Wednesday, September 13, 2017

Chicken Chickpea Warm Kale Salad


Kale is a nutritious, leafy green vegetables but can be a little overpowering when raw. This dish brightens up the flavor with spiced chickpeas and our Pastamore Meyer Lemon Oil. This recipe can work great as a side dish, lunch, or light dinner.

Ingredients:
6 cups - kale, roughly chopped
1 - large tomato
1 15 oz can - chickpeas, drained
1 lb - boneless skinless chicken breast
1/2 tsp - cumin
1/4 tsp - paprika
1/2 tsp - garlic powder
1/2 Tbsp - olive oil
1 Tbsp - Pastamore Meyer Lemon Oil
To taste - salt and black pepper
Juice of 1/2 lemon

Directions:
1. Preheat oven to 375° F. Once hot, season both sides of chicken breast with the juice of 1/2 lemon and salt and pepper. Cook until internal temperature reaches 165 °F. Remove from oven and allow to rest for at least 10 minutes before cutting. Chop into bite-sized pieces.

2. Heat a large pot on the stove over medium-low heat. Once hot, add the chick peas, cumin, paprika, and olive oil. Cook for 4-6 minutes or until browned.

3. Rinse tomato and dice into 1/4" cubes. Add kale to the pot and cook for 3-4 minutes, stirring often. Add the garlic powder and the chopped chicken. Mix well and season to taste with salt and black pepper. Cook until kale is tender but still al dente.

4. Plate warm kale salad and top with a drizzle of Pastamore Meyer Lemon Oil.

Honey Ginger Pineapple Chicken Thighs


Chicken, pineapple, and teriyaki sauce are a great tasting combination in this easy to make dish. The sweet pineapple flavors and delicious Pastamore Honey Ginger Teriyaki Marinade and Grill Sauce brings this dish alive. It is perfect served over rice or with Hawaiian sweet rolls.

Ingredients:
1 lb - chicken thighs, boneless and skinless
1/2 - pineapple, cored
1/4 cup - Pastamore Honey Ginger Teriyaki Marinade and Grill Sauce
1/2 tsp - garlic powder
To taste - salt and black pepper
As needed - cooking spray

Directions:
1. Cut pineapple into tidbits.

2. Season chicken thighs on both sides with garlic powder, salt, and black pepper.

3. Heat a large non-stick pan on the stove over medium heat. Once hot, coat with cooking spray and add chicken thighs to pan. Cook until golden brown and then flip.

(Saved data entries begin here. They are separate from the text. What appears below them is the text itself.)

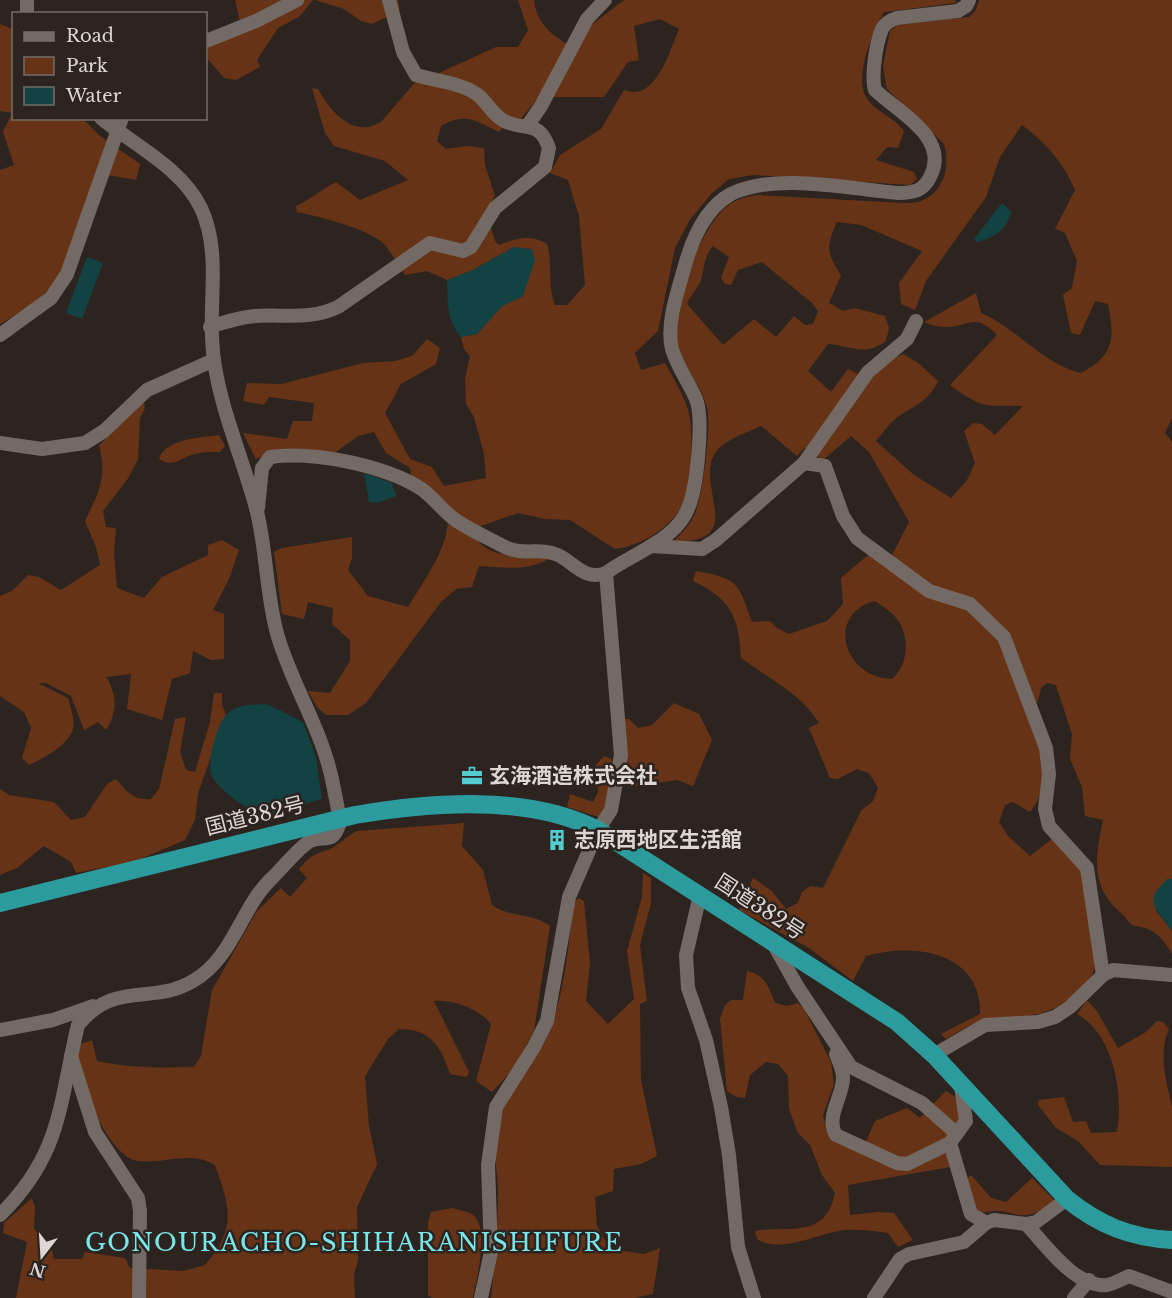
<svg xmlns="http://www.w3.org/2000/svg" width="1172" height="1298" font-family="'Libre Baskerville','Noto Sans JP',serif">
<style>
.green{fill:#673316;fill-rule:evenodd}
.water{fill:#134243}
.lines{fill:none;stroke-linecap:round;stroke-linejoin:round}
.minor{stroke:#746a65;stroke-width:14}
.highway{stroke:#2c9b9e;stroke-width:18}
.labels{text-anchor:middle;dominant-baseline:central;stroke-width:5;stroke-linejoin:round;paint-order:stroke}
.poi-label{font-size:21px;font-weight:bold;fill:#ddd7d4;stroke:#2d2420;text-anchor:start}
.street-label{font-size:21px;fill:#ddd7d4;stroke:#2d2420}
.quarter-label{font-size:24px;letter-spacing:1.5px;fill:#79e6e9;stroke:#2d2420}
</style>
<rect width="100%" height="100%" fill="#2d2420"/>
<g class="green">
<polygon points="235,0 313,0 300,16 278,28 257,60 260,67 236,80 224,78 206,57 206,45 242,30"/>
<polygon points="315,0 398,0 400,11 372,24 361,21 344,9"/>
<path d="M518 0H534C536 24 556 41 578 48L586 29 624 0H955L956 3 884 12C873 30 854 77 866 97 875 112 894 117 904 131L898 148 887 147 876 160 914 172 917 179 910 185 753 175 729 179 711 194 689 221 675 248 658 331 635 353 641 370 665 363C674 379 684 396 689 413 693 429 692 481 687 496 677 524 643 546 615 549L570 520 545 519 518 513 478 527 474 536C490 561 523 554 548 559 527 572 502 567 479 566L472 587 456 589 441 602 366 703 348 715H326L317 707 308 691 330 693 350 661V640L332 624 333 608 308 602 304 619 282 614 274 552 282 548 352 537V558L348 570 368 596 408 607C423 581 465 528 440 498 433 489 420 482 411 475L410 468 386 453 374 432 358 436 333 454 266 455 256 459 243 433 287 439 293 421H312L314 403 269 397 264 405 243 401 247 383 282 384 363 363 395 361 412 356 427 339 440 348 436 364 401 384 385 413 410 459 432 467 444 486 486 478 484 454 474 417 466 404 465 379 470 356 464 349 461 337 477 334 502 306 523 296 514 247 469 272 447 280 427 271 405 275C398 266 392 253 384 244 369 229 318 216 297 212L296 206C311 199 321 190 336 182L360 200 408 180 385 161 334 146 325 133 312 88 318 89C330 111 353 139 381 122L424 72 439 73 496 47H518L528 30ZM660 19 679 29C670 51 655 103 624 90L601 129 560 155 550 173 568 180 579 216 585 285 567 305H555C547 285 553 265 547 244 532 234 516 238 499 245L495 241 486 212 495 196 485 165 484 148 467 146 446 149 437 141 441 126C465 112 476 121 499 132L511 118 519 121 539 97H604L628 62 639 60 634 26Z"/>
<path d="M979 0H1172V418L1165 433 1172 442V879H1167L1156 911 1172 931V954C1167 945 1160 935 1150 930 1145 927 1138 927 1132 925 1128 922 1126 917 1122 914 1090 887 1095 858 1103 820L1085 816 1082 787 1070 759 1072 734 1056 685 1047 683 1041 688 1038 701 1026 708C1038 742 1056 780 1030 812L1013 802 1005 805 999 822 1008 836 1030 856 1053 838 1081 869 1096 963C1094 976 1086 984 1076 993 1042 1024 1019 1012 980 1022 968 1025 957 1033 946 1039L941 1034 980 1014C982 952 914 942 866 956L853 981 809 948 739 910 753 878 772 891 786 909 798 903 802 892 810 886 823 888 861 811 873 801 878 788 869 773 857 769 838 779 830 778 809 728 819 723C802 694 768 678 741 658 739 617 731 599 693 581L696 571C739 579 738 582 752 622L770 621 777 628 789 634 827 621 843 604 841 578 868 555 887 565 909 522 869 452 851 436 823 460 804 448 797 456 761 426C747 433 722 440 714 455 696 487 748 544 674 541 680 534 687 528 692 520 702 505 712 426 707 408 702 386 687 371 679 351 666 316 699 231 725 208 735 199 746 197 759 195L902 203C908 203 916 203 921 201 945 192 950 165 944 144L887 89 883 66 890 31 898 25 969 17 976 10ZM1022 125C1045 142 1064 163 1075 190L1055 229 1065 233 1077 261 1072 288 1063 295 1071 333 1080 335 1095 301 1108 304C1115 338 1114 356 1081 373 1041 363 1017 328 981 313L976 293 924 322C930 324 937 327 943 327 969 328 974 311 997 335L950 385C985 410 982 405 1023 406L995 435 982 424 973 423 964 431 975 463 967 480 951 498 914 475 876 441C882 434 888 425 895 419 911 407 929 402 938 381L917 362 903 354 891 360 869 380 848 369 831 392 808 371 828 344C852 346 865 357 886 341L889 328 885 316 854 308 843 311 829 303 841 275C826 252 826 247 837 222L861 225 922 251 899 283 901 304 915 310 926 281 986 197 1000 157ZM713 246 729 257 721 278 725 284 731 285 738 270 762 262 812 303 818 311 813 324 805 325 794 316 776 337 754 319 723 345 687 304C690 296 696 290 700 283 705 269 703 257 713 246ZM875 601C882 606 892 612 897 619 910 636 909 664 892 679 842 678 826 613 875 601Z"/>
<polygon points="0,24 13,29 14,118 83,119 100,136 140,164 136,180 96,173 58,280 32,306 0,324 0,170 14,165 3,132 12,113 0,111"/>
<path d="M143 397 145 408 140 418 138 459 129 477 103 511 106 527 116 528 114 554 117 588 144 598 162 577 208 555V545L222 540 239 550 229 579 213 610 224 614V659L211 660 193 651 190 673 172 679 162 720 127 709 131 674 106 677C118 695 117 713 106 730L98 722 84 730 71 696 46 683H38L68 698C71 709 76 722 72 732 65 747 42 759 29 765L22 758 31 728 24 712 0 696V596L12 591 28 575 39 577 61 590 100 565 96 547 85 521C98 494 108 477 99 446Z"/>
<path d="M219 435 225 446 220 452C212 452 203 452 195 454 180 457 175 469 159 459 166 438 200 438 219 435Z"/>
<path d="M214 693H222V705L226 715 198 793 195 820 185 840 133 862 76 873 71 862 44 846 17 868 0 875V789L9 795 54 802 71 820 85 817 107 784 116 779C126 791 134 801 151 799L159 789 175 719 186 717 180 752 186 770 195 772 210 722Z"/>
<polygon points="674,703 699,714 712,740 693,786 677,780 630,787 624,779 623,719 629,719 638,728 652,725"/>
<polygon points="604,756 611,759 614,768 602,818 567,807 570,794 593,802 598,792 596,765"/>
<path d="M464 823 462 846 483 870 492 905C509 918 533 912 550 926L534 1031 515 1067 492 1092 476 1081 491 1024C480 1009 452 999 434 1001L469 1072 467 1077 450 1074C441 1046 430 1029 399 1029L388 1039 365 1076 369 1126 377 1164 357 1207 358 1260 354 1275 355 1298H16L27 1242 3 1233 4 1223 32 1198 35 1208 34 1229 51 1245 54 1259H82L85 1252 125 1258 130 1268 183 1271 205 1265C237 1228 230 1207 215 1165 191 1150 165 1164 138 1161 111 1159 77 1082 77 1058 77 1054 80 1048 81 1044L92 1040 97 1061C130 1068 161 1068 194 1067L201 1056 212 990 257 911 281 888 290 897 307 878 299 869C313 853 313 856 332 848 339 844 347 836 357 831Z"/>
<path d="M643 873 651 878V903L640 945 647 1001 640 1004 641 1080 657 1156 641 1164 614 1169 613 1191 595 1197 597 1226 610 1249 644 1254 660 1248 653 1294 634 1298H491C495 1262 498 1225 498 1189 497 1167 492 1143 498 1121 507 1090 533 1068 546 1039 565 998 568 946 574 902L579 898 584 901 590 963 586 1001 608 1024 634 999 627 951 642 897Z"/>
<path d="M747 971C765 975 769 987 775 1003L787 1006 798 1003 803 1007 831 1062 834 1084 823 1115 828 1135 834 1142 862 1151 875 1121 907 1108 920 1118 946 1091 957 1098 962 1123 946 1141 950 1167 848 1185 850 1215 878 1212 894 1213 913 1240 898 1247 888 1233C873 1231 859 1229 845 1230 821 1232 779 1255 757 1239L755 1231C790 1225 825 1240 835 1193L822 1175 810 1145 798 1133 789 1109 788 1076 778 1064 766 1062 750 1075 745 1098 736 1097 727 1091 720 1019 725 1005 731 1000H743Z"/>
<path d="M1087 1000 1097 1011 1118 1048 1146 1032 1157 1021 1163 1022 1169 1029C1158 1053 1166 1081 1172 1107 1172 1125 1172 1148 1172 1167L1100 1165 1078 1141 1056 1128 1038 1105 1039 1100 1064 1097 1073 1122 1086 1121 1091 1133 1117 1132C1124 1094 1113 1033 1077 1014Z"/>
<path d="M971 1175 991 1198 1006 1202 1032 1178 1055 1201C1017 1230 1016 1204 982 1213L972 1206 966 1180Z"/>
<path d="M452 1208C458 1210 465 1211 470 1213 492 1224 476 1279 473 1298H432L428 1295V1223L431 1212Z"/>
</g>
<g class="water">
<path d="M1002 203 1011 211C1007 230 994 238 976 242L974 239Z"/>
<path d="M514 247 532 249 535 260 523 296 502 306 477 334 461 337C446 320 448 301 447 280L473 270Z"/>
<polygon points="87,257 103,263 82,319 66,313"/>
<polygon points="364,473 392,483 396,496 377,503 369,502"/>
<path d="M267 704 303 722 316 757 322 799 287 809 266 820C249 808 222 795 212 776 206 764 217 723 227 714 238 704 253 705 267 704Z"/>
<path d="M1168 879H1172V931C1157 909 1141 901 1168 879Z"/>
</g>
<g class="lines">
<g class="minor">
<polyline points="27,14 27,0"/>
<polyline points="206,41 256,21 297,0"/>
<polyline points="528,125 541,106 587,19 605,0"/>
<path d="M210 327C225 322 240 317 256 316 285 314 311 320 338 307L430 243 463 251 471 247 495 208 545 167 549 148C540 122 529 130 509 123 494 118 489 104 478 95 462 83 435 81 416 75L403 52 389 0"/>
<polyline points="0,335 51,298 67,274 122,118"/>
<polyline points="0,443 42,449 85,443 104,431 147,390 214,360"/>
<polyline points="804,463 825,466 843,516 857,538 929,591 970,604 1004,637 1046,748 1049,774 1045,809 1049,826 1087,868 1103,975"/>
<path d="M258 508 262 468 270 457C313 451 383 465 420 488 434 497 443 512 457 521 472 531 490 539 505 547 523 556 541 547 558 555 575 563 584 581 606 573"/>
<polyline points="651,546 702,549 716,540 804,463 868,372 907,339 916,321"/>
<polyline points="700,895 686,955 688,988 706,1040 721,1107 729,1155 738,1247 754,1298"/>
<polyline points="773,943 797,986 851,1067 922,1103 956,1133"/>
<polyline points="0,1030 53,1020 93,1006"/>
<path d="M836 1054C839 1062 843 1069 843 1078 843 1097 825 1117 836 1135L897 1163 907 1164 950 1143"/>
<polyline points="934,1055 985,1025 1038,1022 1055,1017 1070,1007 1103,975 1113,970 1172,975"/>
<polyline points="71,1056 95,1132 138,1198 140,1211 139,1298"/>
<polyline points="961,1086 966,1121 950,1143 971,1214 986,1223"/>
<path d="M0 1215C62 1154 59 1104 78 1025 116 979 151 1006 193 981 233 958 240 910 270 880 281 870 298 848 310 841 324 834 332 846 339 825 340 813 336 801 334 789 324 732 294 690 278 637 266 596 267 553 257 512 244 461 221 412 214 360 206 309 223 255 201 208 182 168 134 145 101 118"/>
<path d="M1026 1224C1045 1244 1075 1288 1107 1285 1114 1284 1122 1279 1129 1276L1172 1292"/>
<path d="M481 1298 491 1252 488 1165 496 1107 534 1047 547 1021 569 897 598 830 611 810 621 755 606 573C632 553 677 541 689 506 697 485 704 419 696 399 689 382 677 367 672 349 666 325 677 293 684 269 691 242 705 208 731 194 775 172 850 189 898 193 914 193 924 191 931 175 949 137 898 112 875 90 871 76 876 43 882 29 885 23 891 20 897 18L958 11 966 6 969 0"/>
<polyline points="874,1298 900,1259 909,1254 964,1242 986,1223 994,1220 1026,1224 1036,1222 1067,1199"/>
<polyline points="1074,1298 1089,1280"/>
</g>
<path class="highway" d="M0 903 355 815C431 802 528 794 598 830L897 1022 934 1055 1067 1199C1099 1225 1131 1238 1172 1240"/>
</g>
<defs>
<symbol id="office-bare" viewBox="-9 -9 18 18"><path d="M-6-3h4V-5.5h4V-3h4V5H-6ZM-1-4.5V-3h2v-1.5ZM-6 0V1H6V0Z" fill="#52ccd0" stroke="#2d2420" stroke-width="2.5" paint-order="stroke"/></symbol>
<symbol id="building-bare" viewBox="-9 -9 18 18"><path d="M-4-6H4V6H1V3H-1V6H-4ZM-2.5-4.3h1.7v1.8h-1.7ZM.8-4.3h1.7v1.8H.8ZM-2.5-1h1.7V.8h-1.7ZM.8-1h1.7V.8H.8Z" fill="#52ccd0" stroke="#2d2420" stroke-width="2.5" paint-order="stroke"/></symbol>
</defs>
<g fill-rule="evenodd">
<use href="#office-bare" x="457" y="761" width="30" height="30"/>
<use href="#building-bare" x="542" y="825" width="30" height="30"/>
</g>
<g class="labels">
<g class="poi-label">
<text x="489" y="776">玄海酒造株式会社</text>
<text x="574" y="840">志原西地区生活館</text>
</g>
<g class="street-label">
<text transform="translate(255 816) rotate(-14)">国道382号</text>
<text transform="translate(760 907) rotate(33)">国道382号</text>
</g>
<g class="quarter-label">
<text x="354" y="1242">GONOURACHO-SHIHARANISHIFURE</text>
</g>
</g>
<rect x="12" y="12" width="195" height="108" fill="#2d2420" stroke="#736c68" stroke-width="1.5"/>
<rect x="24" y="32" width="30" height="9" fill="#746a65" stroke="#736c68" stroke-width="1.5"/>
<text x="66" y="42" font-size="18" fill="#ddd7d4">Road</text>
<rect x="24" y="57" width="30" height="18" fill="#673316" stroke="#736c68" stroke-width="1.5"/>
<text x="66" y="72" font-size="18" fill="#ddd7d4">Park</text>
<rect x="24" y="87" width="30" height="18" fill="#134243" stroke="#736c68" stroke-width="1.5"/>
<text x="66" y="102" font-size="18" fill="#ddd7d4">Water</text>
<g transform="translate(42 1256) rotate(197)" stroke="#2d2420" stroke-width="4.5" paint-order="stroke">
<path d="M0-4.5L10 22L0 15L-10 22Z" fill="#ddd7d4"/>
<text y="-9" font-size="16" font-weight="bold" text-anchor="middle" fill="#ddd7d4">N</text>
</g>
</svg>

4. Add pineapple and cook until chicken reaches a minimum internal temperature of 165° F. Turn as needed. Once chicken is thoroughly cooked, add 2 Tbsp of Pastamore Honey Ginger Teriyaki Marinade and Grill Sauce to the pan. Stir well and cook for 1-2 minutes.

5. Serve the chicken and pineapple over rice and finish with a drizzle of the remaining Pastamore Honey Ginger Teriyaki Marinade and Grill Sauce.